Now we just get to sit back and relax a little bit and try to enjoy this next step. I've never had a time in my life when I wasn't working or busy. We usually just run from one activity to another.... all the time. It's strange to just have to think about taking care of Abby. I'm going to try to think of this time as a much-needed break from my crazy, busy, working, single-mom, life. Correct me if I'm wrong, but I think I might deserve it. We obviously still have lots and lots of worries and stress, but it's different. I'm going to try to make the most of this time. I want to read, play games, hang out with friends, scrapbook (well maybe, I'm not sure why I threw this in, maybe it's what I should be doing, but it might be too late for this since I haven't started yet), learn to play the guitar (always a dream of mine), and spend as much time with Abby, Britt, and Brock as possible.

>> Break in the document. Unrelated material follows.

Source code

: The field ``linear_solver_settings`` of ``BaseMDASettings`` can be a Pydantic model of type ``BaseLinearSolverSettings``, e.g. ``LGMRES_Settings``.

I know that the past 2 weeks have changed my priorities in many ways, things that I used to think were important aren't anymore. I think that this was a much-needed change for our family. I miss Brock but I know how much he loves football and I'm glad he's there with his friends. Remember if you see him to give him a big hug, he probably needs it. I know that things are slowing down a little bit now, but keep in touch, we still need it. I'm still amazed with all of the things that I hear are going on in our behalf. Thank you for all of it!!!!! We think and talk about how many people are helping us, thinking about us, and praying for us, every day and how lucky we are. Thank you.